复制指向函数中结构体的指针（链表）

Question

I want to craete a single linked list without gloabal variables. I initialized the first element with NULL and then wanted to copy the first element node to list_ . It is copied in the function but the side effect isn´t working. In my main-function the value is still NULL . If I return the struct in the add_element() function all works fine but, is it possible that l gets the value of node without changing the functions structure and the struct itself?

#include <stdio.h>
#include <stdlib.h>

struct list {
        int value;
        struct list *next;
};


struct list *initialize(void)
{
    struct list * l = NULL;
    return l;
}

int add_element(struct list *list_, void *v)
{
    struct list *node = malloc(sizeof(struct list));
    node->value = *((int*)v);
    node->next = NULL;

    if(list_ == NULL)
    {
        list_ = node;
        printf("list_->value = %d\n", list_->value);    // correct copy
        return 0;
    }
    //TODO if not first then  add at end..
    return 0;
}

int main()
{
    struct list *l = initialize(); // l = NULL
    int i = 10;
    add_element(l,&i);
    if(l == NULL) printf("l == NULL!\n");
    printf("l->value = %d\n", l->value); // does not work, l is NULL
    return 0;
}

Answer 1

kaylum's comment points you in the right direction.

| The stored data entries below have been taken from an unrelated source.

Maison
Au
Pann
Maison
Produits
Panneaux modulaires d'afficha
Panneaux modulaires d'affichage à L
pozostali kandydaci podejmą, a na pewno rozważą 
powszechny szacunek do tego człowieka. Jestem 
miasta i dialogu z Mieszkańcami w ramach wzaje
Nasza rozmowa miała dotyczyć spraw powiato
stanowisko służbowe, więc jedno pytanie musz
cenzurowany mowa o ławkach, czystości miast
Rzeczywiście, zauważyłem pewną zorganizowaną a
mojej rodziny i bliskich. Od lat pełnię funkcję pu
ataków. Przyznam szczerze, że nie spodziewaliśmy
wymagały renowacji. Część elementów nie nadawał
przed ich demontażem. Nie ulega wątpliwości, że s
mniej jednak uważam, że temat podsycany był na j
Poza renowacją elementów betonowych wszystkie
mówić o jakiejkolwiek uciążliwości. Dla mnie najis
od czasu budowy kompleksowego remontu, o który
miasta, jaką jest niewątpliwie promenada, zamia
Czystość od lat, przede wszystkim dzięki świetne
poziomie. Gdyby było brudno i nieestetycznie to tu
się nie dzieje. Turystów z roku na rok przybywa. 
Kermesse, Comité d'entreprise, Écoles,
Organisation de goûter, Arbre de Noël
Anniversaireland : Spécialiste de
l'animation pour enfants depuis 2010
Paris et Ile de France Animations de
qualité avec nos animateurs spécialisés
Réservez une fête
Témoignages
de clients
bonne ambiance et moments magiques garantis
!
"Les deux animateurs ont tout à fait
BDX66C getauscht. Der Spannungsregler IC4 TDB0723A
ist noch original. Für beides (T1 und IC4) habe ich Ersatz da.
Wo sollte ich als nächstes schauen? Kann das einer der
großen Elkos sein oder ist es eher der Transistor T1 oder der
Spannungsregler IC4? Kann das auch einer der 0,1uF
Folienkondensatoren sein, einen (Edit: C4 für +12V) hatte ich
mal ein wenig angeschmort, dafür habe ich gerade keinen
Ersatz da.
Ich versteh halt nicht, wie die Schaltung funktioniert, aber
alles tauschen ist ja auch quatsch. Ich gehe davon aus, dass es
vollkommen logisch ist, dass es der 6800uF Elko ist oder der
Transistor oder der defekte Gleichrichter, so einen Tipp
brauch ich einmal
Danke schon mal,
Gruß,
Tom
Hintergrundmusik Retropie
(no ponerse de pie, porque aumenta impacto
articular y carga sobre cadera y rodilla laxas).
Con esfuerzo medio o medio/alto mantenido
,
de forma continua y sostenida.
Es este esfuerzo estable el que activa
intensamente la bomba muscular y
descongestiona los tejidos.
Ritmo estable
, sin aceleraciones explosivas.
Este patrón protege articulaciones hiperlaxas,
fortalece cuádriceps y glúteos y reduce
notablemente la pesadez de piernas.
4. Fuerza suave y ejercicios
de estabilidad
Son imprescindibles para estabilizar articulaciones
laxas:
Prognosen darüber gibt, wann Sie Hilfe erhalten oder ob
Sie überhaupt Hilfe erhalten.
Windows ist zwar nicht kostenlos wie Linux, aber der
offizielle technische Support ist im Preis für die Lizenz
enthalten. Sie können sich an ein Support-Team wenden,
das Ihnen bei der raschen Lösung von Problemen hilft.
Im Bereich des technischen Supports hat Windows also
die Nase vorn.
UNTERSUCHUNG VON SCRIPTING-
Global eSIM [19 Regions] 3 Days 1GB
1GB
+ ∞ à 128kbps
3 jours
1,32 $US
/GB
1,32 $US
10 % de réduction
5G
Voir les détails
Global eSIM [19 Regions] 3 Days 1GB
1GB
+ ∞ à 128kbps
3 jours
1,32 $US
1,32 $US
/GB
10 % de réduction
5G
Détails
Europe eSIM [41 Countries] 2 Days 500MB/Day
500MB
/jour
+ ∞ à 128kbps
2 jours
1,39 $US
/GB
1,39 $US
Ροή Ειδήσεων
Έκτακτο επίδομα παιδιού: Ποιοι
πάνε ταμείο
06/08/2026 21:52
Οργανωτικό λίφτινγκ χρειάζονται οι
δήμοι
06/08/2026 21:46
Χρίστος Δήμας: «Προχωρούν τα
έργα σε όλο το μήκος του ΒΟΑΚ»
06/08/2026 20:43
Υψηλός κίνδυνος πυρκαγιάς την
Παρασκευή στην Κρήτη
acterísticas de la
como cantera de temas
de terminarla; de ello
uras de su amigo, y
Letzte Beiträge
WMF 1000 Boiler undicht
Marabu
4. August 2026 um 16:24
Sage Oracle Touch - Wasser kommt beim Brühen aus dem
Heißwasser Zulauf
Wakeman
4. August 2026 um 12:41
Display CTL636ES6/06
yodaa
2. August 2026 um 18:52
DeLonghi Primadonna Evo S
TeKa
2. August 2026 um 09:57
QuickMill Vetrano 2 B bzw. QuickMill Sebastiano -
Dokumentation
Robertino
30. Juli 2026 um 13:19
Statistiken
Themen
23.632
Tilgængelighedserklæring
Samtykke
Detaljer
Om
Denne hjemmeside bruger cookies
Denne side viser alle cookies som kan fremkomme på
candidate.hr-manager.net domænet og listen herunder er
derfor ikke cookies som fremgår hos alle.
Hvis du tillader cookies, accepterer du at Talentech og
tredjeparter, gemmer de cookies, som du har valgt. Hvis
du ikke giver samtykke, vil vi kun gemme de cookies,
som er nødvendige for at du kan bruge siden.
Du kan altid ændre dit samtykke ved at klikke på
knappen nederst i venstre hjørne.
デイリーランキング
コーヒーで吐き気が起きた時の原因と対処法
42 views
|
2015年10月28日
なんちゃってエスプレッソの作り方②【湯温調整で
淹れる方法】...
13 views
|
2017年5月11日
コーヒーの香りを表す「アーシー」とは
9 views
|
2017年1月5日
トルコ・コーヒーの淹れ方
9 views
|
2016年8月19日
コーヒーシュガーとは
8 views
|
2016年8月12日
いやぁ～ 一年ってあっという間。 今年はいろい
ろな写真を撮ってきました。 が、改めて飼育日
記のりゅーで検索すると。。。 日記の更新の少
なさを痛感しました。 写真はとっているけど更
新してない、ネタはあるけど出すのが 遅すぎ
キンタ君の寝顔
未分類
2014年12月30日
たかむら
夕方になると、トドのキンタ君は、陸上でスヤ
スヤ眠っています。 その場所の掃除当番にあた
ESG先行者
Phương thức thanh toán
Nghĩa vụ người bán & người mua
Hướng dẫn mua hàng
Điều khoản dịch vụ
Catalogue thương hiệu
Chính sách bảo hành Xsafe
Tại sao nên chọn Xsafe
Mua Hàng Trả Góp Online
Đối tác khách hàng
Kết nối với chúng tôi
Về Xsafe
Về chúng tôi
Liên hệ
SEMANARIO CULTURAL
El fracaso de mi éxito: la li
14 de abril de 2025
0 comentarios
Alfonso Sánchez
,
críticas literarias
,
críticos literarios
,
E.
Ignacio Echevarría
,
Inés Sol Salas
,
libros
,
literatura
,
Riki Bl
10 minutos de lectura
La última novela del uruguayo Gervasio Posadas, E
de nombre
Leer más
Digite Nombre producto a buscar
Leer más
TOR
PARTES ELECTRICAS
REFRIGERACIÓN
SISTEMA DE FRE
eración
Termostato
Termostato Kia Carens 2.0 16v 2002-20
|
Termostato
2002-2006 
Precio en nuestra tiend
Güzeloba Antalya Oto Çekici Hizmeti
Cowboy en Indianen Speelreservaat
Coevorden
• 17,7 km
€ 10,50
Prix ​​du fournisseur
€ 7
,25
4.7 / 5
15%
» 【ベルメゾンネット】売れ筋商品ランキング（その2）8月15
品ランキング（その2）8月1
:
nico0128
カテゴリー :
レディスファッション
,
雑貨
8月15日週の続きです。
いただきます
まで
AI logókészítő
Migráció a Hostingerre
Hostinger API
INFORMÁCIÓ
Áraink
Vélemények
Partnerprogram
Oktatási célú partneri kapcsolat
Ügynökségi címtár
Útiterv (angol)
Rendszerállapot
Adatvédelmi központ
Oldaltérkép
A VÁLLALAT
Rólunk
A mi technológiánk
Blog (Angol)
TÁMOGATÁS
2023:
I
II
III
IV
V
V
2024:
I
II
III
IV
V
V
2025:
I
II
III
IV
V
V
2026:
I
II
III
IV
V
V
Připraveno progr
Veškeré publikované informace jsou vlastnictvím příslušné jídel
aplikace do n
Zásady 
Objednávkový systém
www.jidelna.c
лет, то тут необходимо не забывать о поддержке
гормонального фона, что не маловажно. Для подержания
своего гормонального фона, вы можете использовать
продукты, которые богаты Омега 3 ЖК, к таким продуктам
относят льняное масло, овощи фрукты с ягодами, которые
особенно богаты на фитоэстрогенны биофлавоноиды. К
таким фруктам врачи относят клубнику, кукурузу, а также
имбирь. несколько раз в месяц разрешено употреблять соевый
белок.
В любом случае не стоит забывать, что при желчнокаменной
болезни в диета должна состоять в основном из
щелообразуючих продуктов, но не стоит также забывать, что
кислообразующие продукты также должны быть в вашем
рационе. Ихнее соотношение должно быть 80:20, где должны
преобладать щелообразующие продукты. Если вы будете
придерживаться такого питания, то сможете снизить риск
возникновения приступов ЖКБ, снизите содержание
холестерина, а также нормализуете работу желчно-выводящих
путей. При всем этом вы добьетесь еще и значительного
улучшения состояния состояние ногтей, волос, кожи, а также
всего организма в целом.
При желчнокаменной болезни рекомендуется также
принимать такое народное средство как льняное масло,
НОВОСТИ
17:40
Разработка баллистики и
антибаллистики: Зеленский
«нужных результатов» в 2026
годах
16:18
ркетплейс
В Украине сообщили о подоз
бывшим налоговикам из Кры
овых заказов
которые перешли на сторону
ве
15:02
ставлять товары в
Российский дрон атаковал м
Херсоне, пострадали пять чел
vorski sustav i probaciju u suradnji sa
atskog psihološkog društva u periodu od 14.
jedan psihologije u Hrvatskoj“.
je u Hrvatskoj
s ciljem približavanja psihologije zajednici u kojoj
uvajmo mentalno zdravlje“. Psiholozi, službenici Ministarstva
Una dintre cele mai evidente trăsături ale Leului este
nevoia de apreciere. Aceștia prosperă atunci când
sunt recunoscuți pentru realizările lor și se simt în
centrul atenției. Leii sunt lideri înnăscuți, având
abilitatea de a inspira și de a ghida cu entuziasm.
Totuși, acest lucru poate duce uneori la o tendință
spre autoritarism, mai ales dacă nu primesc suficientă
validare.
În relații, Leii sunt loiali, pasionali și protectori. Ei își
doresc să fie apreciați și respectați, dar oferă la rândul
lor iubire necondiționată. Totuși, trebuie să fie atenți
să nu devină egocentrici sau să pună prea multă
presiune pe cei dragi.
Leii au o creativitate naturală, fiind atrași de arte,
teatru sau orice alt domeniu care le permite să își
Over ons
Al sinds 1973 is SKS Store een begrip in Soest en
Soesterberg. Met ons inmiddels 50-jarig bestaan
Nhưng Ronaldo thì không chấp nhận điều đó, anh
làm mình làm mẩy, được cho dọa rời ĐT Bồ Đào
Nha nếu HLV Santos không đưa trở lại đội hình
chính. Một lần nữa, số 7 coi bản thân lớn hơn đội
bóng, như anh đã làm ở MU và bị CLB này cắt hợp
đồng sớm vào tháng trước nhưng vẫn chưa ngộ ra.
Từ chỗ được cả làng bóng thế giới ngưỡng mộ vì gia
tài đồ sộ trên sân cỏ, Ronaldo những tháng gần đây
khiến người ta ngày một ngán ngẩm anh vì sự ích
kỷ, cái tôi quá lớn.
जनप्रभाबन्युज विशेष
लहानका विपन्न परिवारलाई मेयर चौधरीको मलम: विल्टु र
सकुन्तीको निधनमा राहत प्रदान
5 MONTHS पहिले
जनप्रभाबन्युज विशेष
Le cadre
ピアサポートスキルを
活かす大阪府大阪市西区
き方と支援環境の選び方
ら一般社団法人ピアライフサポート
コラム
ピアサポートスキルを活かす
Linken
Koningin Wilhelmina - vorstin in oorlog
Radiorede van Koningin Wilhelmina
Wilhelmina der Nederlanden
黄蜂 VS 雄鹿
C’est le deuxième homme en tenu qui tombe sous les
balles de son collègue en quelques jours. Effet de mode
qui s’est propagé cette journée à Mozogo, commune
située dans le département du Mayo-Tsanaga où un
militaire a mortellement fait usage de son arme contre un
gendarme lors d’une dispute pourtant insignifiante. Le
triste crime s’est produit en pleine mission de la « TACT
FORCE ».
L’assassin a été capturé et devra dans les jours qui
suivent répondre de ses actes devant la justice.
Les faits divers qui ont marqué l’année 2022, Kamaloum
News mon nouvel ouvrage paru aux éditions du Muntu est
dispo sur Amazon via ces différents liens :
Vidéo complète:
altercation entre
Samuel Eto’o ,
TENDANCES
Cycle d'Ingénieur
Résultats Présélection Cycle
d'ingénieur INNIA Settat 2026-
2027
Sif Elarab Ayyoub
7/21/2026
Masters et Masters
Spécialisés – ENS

When you pass a pointer in C, the pointer's value is copied to the stack, and this copy is the value that the add_element() function is referring to. When you alter the pointer's value, you are modifying the copy placed on the stack, not the original pointer .

If you want to alter the original pointer (as if it was passed by reference and not by value) you need to use a double pointer.

Try this variant:

    int add_element(struct list **list_, void *v)
    {
        struct list *node = malloc(sizeof(struct list));
        node->value = *((int*)v);
        node->next = NULL;

        if(*list_ == NULL)  // dereferencing the double pointer will access the original pointer
        {
            *list_ = node;  // this will change the original pointer
            printf("(*list_)->value = %d\n", (*list_)->value);    // correct copy
            return 0;
        }
        //TODO if not first then  add at end..
        return 0;
    }

    int main()
    {
        struct list *l = initialize(); // l = NULL  
        int i = 10;
        add_element(&l,&i); // notice you are now passing the address of l instead of its value
        if(l == NULL) printf("l == NULL!\n");
        printf("l->value = %d\n", l->value); //should work now
        return 0;
    }

Answer 2

For starters the function initialize

struct list *initialize(void)
{
    struct list * l = NULL;
    return l;
}

does not make great sense. You can just write in main

struct list *l = NULL;

Or the function initialize can look like

inline struct list *initialize(void)
{
    return NULL;
}

The function add_element deals with a copy of the passed list.

int add_element(struct list *list_, void *v);

So any changes of the copy do not influence on the original list. Also it is unclear why the second parameter has the type void * instead of the type int .

You have to pass the list by reference to the function.

The function can look the following way

int add_element( struct list **head, int value )
{
    struct list *node = malloc( sizeof( struct list ) );
    int success = node != NULL;

    if ( success )
    {
        node->value = value;
        node->next = NULL;

        while ( *head != NULL ) head = &( *head )->next;

        *head = node;
    }

    return success;
}

and called for example like

int i = 10;

if ( !add_element( &l, i ) )
{
    puts( "Error: not enough memory." );
}

Here is a demonstrative program

#include <stdio.h>
#include <stdlib.h>

struct list 
{
    int value;
    struct list *next;
};

static inline struct list * initialize( void )
{
    return NULL;
}

int add_element( struct list **head, int value )
{
    struct list *node = malloc( sizeof( struct list ) );
    int success = node != NULL;

    if ( success )
    {
        node->value = value;
        node->next = NULL;

        while ( *head != NULL ) head = &( *head )->next;

        *head = node;
    }

    return success;
}

void output( struct list *head )
{
    for ( ; head != NULL; head = head->next )
    {
        printf( "%d -> ", head->value );
    }

    puts( "NULL" );
}

int main(void) 
{
    struct list *head = initialize();

    const int N = 10;

    for ( int i = 0; i < N; i++ )
    {
        add_element( &head, i );
    }

    output( head );

    return 0;
}

Its output is

0 -> 1 -> 2 -> 3 -> 4 -> 5 -> 6 -> 7 -> 8 -> 9 -> NULL

Pay attention to that if a new node is appended to the tail of the list then it is better to define the list as a two-sided singly-linked list.